Here in the EastBay (from whence the article originated) the largest gainers are likely to be the smaller chains: Andronico’s has been growing rapidly, and Whole Foods established a strong presence in Berkeley years ago when Co-Op went el foldo. Albertsons still has a large number of stores in the higher income areas here, and those (high end) stores would seem like a good fit in such areas.
I’m not at all sure that Safeway will be a long term beneficiary: the two stores are already in competition in most areas, and those people that want to shop at Safeway already can…nobody is going to like a store if they’re forced to shop there.
And who knows, Albertsons may even be kept as a going concern, or better yet, BRING BACK LUCKY’S !
Albertsons covers a lot of territory, so it may be reasonable to consider that the anticipated deal will open varying competitive opportunities in different markets. Here in the Southwest, I’d venture that smart regional players like Basha’s, Sprouts, and Sunflower will gain a little ground.
As for Safeway, I believe its transition opportunity will also vary by region. It has a nice marketing campaign going at the moment. If it can execute on it at the store level, the company may be able to drive some incremental share of wallet while Albertsons is focused on the transaction.
The logical choice might be Safeway, but when has Safeway been able to take advantage of opportunities in the past with any sort of success? If Safeway does benefit, it will be short lived. In the long run, chains that are on both ends of the hourglass will benefit the most.
No one competitor necessarily benefits from the Albertsons deal.

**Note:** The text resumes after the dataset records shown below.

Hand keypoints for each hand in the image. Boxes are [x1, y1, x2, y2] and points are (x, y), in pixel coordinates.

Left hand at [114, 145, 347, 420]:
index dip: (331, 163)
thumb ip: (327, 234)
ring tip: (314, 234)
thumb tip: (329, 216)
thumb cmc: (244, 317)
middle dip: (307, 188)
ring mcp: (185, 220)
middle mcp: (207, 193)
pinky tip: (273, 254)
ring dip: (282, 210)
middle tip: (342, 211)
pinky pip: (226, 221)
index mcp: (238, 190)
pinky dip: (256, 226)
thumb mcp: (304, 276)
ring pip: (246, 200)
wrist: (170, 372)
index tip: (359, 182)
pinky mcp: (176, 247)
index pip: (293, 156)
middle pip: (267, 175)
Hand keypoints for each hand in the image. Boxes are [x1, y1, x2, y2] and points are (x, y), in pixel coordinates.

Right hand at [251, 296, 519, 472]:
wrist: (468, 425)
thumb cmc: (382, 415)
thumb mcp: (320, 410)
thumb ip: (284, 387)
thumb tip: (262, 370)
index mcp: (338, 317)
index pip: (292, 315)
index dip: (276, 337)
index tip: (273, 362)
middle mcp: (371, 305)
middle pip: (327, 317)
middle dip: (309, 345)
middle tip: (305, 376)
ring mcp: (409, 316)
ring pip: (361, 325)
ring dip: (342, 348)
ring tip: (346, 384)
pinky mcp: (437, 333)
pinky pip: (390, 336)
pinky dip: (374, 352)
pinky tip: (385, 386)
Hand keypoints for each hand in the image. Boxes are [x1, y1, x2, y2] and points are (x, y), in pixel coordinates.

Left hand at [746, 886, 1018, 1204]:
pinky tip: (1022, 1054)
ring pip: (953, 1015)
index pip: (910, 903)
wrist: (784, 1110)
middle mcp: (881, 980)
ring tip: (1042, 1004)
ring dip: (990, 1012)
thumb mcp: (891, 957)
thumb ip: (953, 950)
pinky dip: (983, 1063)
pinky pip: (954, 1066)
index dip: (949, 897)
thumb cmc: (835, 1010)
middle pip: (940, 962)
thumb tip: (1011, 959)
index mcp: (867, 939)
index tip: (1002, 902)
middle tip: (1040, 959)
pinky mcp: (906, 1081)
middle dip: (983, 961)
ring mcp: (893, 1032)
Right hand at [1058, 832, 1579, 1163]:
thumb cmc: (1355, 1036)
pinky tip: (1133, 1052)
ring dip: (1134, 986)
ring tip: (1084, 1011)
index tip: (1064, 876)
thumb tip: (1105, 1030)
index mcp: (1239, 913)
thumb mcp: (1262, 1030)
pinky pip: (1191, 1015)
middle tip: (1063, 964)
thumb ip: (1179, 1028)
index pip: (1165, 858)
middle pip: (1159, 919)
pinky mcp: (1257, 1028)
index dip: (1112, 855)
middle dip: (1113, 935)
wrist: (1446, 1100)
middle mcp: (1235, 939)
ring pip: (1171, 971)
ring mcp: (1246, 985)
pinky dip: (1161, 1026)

Whichever chain clearly defines a customer base and provides value to that customer base wins.
I agree with the Chicago assessment. Jewel has tried under outside ownership whereas Dominick’s has not. Across the country, I believe, the same strategy has worked for Albertsons – keep decision making at the local level to appease your customers. Seems to me that Safeway should worry more about that issue than raiding the Albertsons cupboard for a few months.
All of the major food and drug stores will be benefiting from the “hiccups” taking place during the transitory period as Albertsons/Sav-On changes management, culture, and even product offerings. These include Wal-Mart, Safeway, CVS, the clubs, etc. None of these competitors have to do anything except maintain a stable status quo, as customers consider shopping elsewhere and become alienated during the acquisition process. Transitions are expensive and tend to estrange customers, rather than retain them. In the very competitive food and drug retail marketplace, even the smallest change can require tremendous resource allocation to correct. For Supervalu et al. this will be difficult not to do as they try to manage this transition process. The key to their success will be recognizing changes that have isolated their customer base and then how fast they can implement damage control.

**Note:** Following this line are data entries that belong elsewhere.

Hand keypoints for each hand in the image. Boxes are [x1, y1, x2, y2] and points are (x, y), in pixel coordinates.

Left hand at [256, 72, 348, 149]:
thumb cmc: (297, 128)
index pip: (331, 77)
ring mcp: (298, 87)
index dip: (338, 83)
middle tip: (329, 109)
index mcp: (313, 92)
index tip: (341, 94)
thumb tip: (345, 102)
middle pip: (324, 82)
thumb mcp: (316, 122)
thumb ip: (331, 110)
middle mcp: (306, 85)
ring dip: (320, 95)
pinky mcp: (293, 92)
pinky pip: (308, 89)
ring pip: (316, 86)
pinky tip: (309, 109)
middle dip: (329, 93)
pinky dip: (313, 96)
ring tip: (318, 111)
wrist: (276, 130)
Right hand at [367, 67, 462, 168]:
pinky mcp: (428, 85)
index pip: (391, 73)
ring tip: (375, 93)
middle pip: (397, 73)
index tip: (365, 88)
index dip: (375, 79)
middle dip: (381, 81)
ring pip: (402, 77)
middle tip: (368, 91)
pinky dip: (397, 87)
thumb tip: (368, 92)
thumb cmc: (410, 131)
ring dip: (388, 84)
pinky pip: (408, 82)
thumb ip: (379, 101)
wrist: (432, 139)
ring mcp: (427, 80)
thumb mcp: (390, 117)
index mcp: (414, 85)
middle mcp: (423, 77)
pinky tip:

Safeway Stores have been taking over customers from Albertsons for years! In Northern CA, Lucky Stores held there own before Albertsons came into the market. Kroger and the independent Stores are also ready to take up the slack from Albertsons, the only company that’s not ready is Ahold.
Neil Stern is right; in transition times all competitors are in a position to advance, provided they keep faith with the consumer.

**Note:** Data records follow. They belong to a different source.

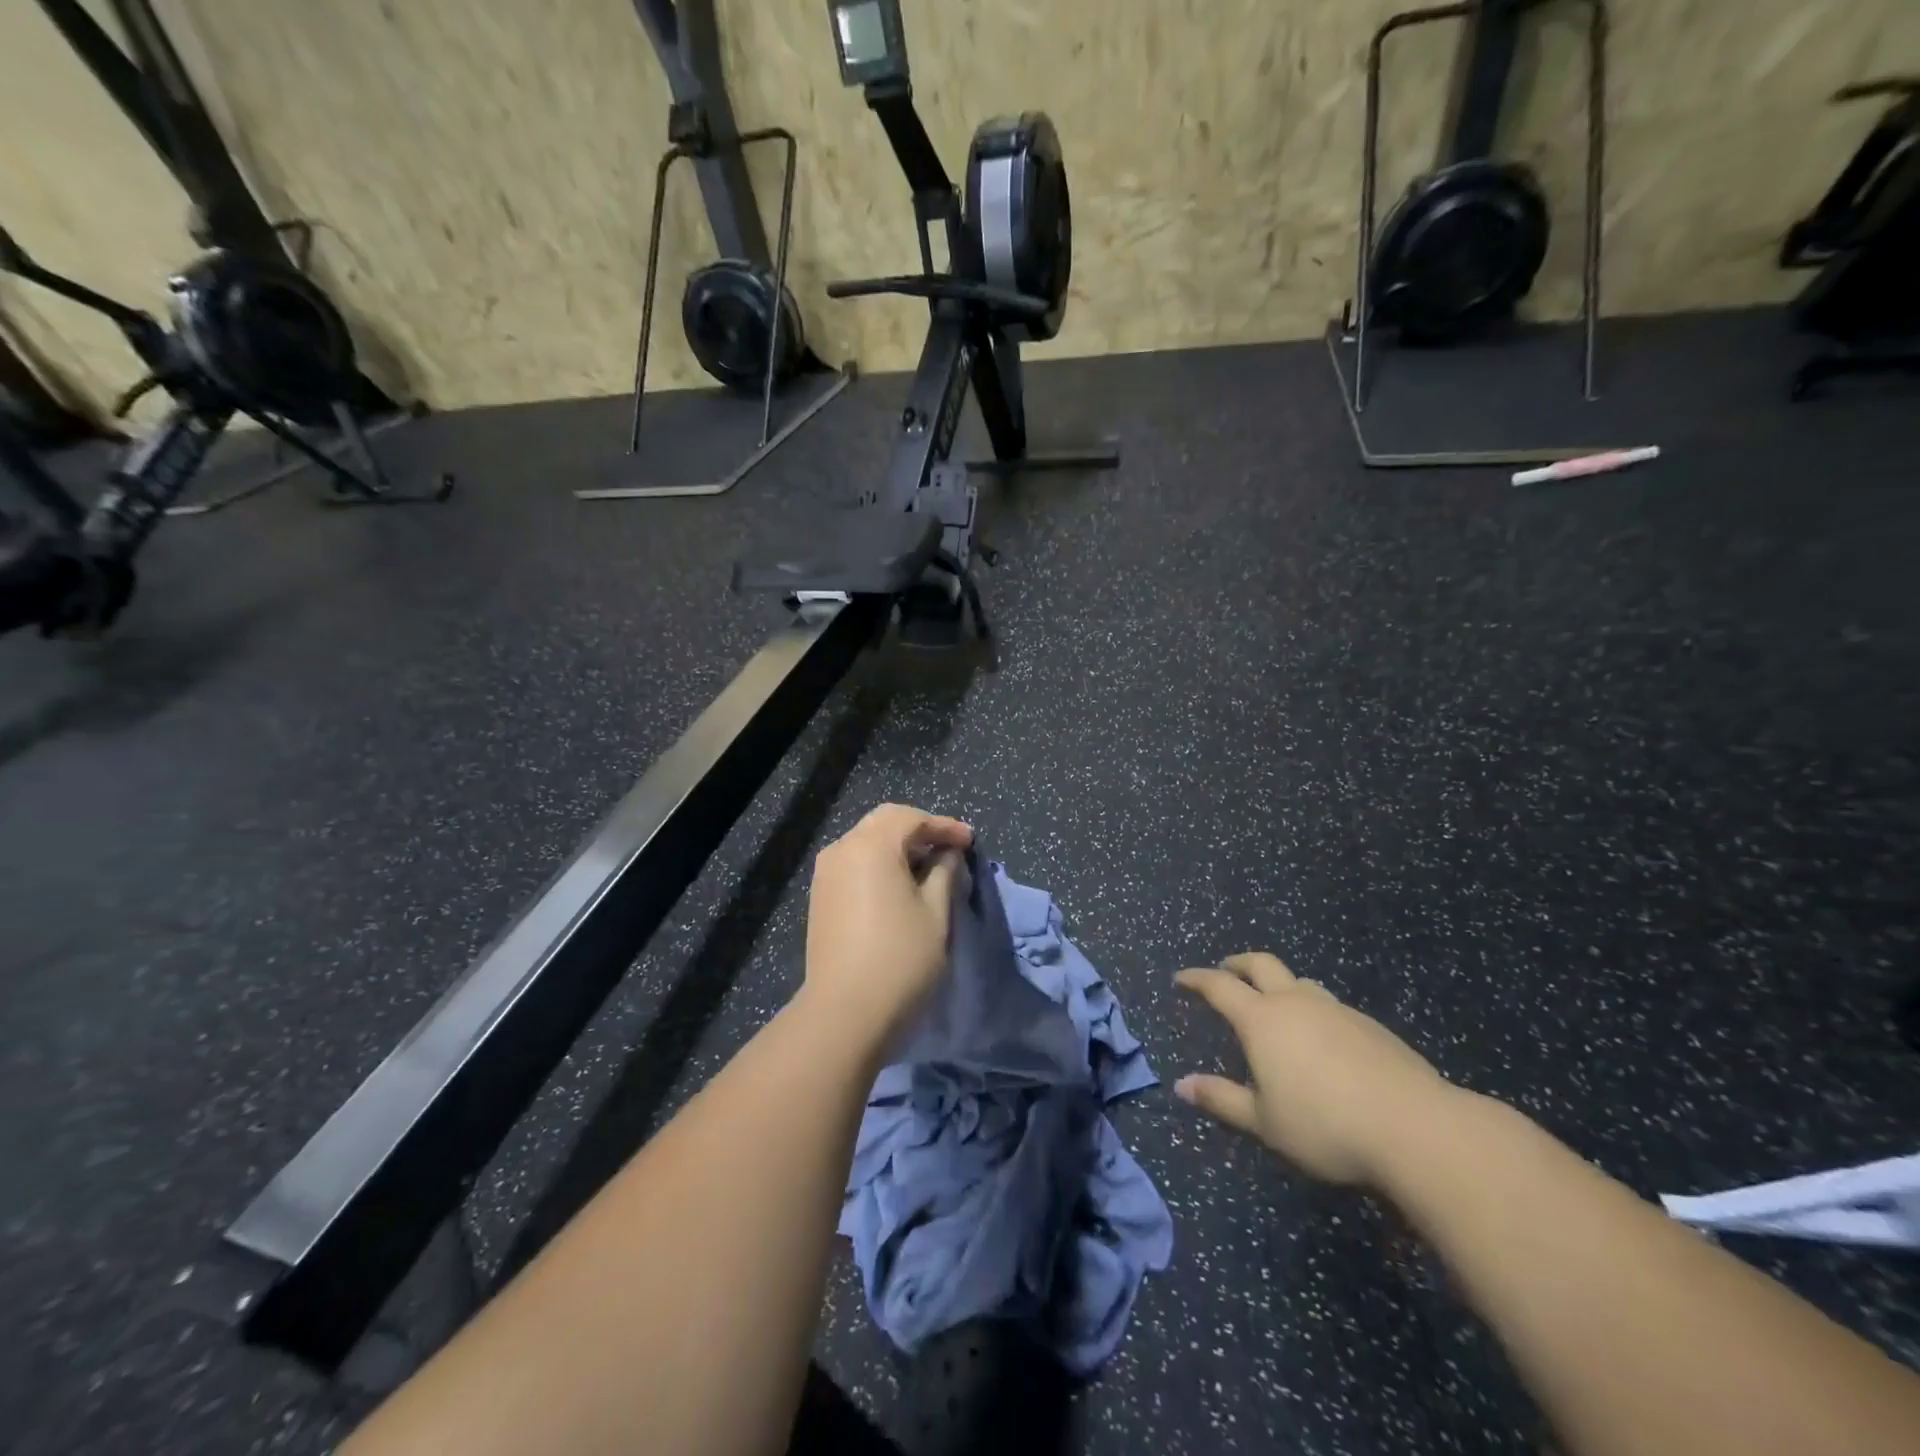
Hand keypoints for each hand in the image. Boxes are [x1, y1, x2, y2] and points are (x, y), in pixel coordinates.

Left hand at [801, 803, 972, 1048]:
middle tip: (949, 848)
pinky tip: (899, 885)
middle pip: (884, 823)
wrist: (844, 1013)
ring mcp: (825, 874)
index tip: (970, 842)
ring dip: (898, 847)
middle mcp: (842, 849)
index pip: (911, 818)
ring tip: (928, 867)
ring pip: (866, 843)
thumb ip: (944, 873)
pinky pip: (853, 864)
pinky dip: (879, 865)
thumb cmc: (900, 958)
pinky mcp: (820, 898)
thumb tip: (946, 854)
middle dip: (919, 831)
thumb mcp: (936, 912)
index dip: (944, 826)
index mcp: (871, 845)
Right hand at [1174, 952, 1451, 1185]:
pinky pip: (1331, 1005)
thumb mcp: (1264, 1122)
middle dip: (1238, 963)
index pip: (1220, 986)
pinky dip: (1313, 1009)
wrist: (1416, 1128)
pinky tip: (1323, 1039)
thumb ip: (1222, 1099)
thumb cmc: (1325, 1126)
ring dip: (1280, 984)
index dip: (1197, 979)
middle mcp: (1296, 1003)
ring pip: (1300, 982)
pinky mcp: (1371, 1026)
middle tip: (1226, 970)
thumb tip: (1181, 1085)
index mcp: (1262, 1020)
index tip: (1182, 979)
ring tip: (1276, 1004)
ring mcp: (1337, 1010)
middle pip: (1261, 965)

“All politics is local,” said Tip O’Neill. He wasn’t talking about groceries, but grocery shopping is about as local as you can get. The #1 opportunity for the Albertsons competitors: steal the talented Albertsons people ASAP, if you haven’t already. And do everything you can to hold onto the best people you already have. The grand national strategies won’t mean anything if the local management is lousy. If the new owners are smart they’re already making a list of who’s worth keeping and who isn’t, and they’ll raid the competition to replace the weak.